Leo “The Hose” Hargreaves sighed. He’d been a drain jetting technician in Wakefield for eleven years. He’d seen congealed lard like white marble, wet wipes that formed concrete, and once, a family of frogs living in a downspout off Westgate. But nothing— nothing —prepared him for the phone call. drain jetting wakefield
He fed the hose into the clay pipe and pulled the trigger. Leo lifted the heavy iron lid
“January 5, 1894. I tried to retrieve it. The water rose. I heard a hissing, like a thousand snakes.

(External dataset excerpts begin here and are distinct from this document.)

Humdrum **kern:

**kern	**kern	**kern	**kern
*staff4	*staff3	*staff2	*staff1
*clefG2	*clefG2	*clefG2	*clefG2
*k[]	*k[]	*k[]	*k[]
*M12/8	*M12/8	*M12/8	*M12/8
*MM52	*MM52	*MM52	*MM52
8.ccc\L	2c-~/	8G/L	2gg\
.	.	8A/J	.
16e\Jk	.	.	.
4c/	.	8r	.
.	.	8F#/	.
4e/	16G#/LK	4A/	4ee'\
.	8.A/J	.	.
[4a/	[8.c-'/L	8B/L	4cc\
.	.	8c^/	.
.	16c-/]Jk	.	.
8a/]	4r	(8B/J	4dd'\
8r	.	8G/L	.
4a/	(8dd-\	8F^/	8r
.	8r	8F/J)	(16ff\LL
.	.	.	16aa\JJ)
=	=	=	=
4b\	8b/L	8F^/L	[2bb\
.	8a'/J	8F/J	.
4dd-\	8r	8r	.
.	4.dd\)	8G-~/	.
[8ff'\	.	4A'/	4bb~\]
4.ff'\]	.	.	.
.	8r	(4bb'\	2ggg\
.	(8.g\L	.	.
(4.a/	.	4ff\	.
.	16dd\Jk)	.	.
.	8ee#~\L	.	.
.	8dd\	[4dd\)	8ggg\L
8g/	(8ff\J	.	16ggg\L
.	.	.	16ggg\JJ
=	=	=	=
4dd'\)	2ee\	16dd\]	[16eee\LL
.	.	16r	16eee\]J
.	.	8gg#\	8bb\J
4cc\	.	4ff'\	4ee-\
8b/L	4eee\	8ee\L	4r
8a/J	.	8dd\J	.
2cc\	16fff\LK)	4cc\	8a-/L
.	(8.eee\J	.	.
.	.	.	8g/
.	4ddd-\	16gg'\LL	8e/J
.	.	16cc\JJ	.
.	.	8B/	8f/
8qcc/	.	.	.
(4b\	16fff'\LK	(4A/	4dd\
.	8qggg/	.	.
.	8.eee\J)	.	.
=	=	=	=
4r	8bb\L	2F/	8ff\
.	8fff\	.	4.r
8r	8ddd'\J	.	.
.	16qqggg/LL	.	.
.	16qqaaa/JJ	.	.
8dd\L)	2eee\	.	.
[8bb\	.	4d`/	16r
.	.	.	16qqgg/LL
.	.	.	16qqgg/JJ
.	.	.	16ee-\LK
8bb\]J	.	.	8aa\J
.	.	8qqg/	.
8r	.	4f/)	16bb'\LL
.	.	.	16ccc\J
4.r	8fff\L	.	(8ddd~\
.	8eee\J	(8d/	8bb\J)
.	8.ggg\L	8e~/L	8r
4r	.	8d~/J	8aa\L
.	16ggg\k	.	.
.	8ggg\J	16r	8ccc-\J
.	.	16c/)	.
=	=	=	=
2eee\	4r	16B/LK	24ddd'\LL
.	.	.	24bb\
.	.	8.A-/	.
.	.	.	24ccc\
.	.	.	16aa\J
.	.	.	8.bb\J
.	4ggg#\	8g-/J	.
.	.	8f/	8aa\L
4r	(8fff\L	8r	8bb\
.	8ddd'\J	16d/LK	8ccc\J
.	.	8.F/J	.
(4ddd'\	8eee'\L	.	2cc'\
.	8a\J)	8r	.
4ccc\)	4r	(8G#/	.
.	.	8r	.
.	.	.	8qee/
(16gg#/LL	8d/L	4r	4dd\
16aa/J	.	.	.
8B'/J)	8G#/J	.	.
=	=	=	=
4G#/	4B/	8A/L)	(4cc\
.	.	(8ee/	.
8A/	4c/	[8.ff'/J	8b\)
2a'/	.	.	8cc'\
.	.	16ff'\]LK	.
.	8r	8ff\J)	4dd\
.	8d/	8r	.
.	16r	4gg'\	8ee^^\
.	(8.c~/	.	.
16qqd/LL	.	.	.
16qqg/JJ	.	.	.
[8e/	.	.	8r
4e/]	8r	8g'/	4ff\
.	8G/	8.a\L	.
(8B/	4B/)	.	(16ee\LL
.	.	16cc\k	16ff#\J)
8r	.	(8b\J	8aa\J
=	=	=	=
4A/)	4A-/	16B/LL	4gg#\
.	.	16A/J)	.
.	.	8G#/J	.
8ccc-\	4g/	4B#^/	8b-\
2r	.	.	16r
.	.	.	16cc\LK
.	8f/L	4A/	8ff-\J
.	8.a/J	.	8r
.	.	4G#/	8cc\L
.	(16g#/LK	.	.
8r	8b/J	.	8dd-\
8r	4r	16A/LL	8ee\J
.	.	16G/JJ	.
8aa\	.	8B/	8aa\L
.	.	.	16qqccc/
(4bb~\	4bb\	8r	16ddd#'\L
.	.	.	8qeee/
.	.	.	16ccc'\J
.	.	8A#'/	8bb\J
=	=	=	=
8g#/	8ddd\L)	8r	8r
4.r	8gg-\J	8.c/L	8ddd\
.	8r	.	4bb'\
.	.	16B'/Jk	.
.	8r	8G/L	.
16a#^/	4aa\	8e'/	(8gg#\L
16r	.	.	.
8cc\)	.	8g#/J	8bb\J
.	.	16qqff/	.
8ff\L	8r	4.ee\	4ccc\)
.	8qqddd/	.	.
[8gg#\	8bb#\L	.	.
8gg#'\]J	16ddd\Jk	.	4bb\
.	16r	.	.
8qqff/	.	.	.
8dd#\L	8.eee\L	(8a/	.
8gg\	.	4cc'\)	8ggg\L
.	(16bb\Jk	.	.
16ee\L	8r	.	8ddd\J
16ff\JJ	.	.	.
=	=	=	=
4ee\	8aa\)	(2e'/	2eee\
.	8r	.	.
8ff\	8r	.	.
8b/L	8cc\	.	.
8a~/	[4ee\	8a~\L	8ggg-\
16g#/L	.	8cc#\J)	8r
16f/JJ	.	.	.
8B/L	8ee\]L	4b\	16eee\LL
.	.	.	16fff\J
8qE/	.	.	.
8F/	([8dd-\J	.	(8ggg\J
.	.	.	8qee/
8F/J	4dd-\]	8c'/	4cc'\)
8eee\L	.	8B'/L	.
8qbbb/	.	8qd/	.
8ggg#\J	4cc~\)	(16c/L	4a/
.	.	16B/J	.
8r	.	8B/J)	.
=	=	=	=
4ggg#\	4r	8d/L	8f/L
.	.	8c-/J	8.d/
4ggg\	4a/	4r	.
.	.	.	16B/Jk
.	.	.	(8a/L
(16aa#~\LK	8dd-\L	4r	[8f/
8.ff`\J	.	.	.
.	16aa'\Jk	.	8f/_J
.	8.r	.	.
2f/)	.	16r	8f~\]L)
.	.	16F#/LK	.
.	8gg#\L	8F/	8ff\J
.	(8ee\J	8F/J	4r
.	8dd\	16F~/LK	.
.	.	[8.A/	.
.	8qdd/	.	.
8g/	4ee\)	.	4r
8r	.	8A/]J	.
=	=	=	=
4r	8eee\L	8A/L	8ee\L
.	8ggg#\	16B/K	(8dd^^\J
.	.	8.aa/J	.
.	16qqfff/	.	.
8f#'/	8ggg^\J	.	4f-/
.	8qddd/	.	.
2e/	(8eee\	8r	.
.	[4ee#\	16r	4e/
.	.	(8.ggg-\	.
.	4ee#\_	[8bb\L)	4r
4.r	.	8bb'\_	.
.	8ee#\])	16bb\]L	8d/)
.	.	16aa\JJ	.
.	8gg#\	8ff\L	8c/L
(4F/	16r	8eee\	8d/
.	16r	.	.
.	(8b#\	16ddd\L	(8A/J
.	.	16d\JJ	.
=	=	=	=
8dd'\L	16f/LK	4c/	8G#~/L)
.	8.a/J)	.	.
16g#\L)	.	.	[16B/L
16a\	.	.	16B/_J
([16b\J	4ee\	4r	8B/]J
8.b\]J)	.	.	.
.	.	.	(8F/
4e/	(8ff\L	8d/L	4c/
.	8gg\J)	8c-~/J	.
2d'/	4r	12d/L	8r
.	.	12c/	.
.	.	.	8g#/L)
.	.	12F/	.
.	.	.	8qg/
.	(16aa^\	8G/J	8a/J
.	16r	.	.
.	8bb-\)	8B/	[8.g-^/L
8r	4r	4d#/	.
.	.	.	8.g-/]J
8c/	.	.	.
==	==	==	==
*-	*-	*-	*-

They say the old tannery upstream dumped their lime waste. It made the water burn. I dropped the map. The silver is lost. Forgive me.” He shone his torch down into the abyss
Leo looked back at the manhole. Then at his jetting hose. He had the most powerful water jet in West Yorkshire. He wasn't just a drain cleaner anymore.
He pulled the hose back, foot by foot. And when the nozzle finally emerged, clinging to the end like a barnacle on a whale, was a tarnished silver chalice. A stream of clean water—the first that pipe had seen in 130 years—gurgled behind it.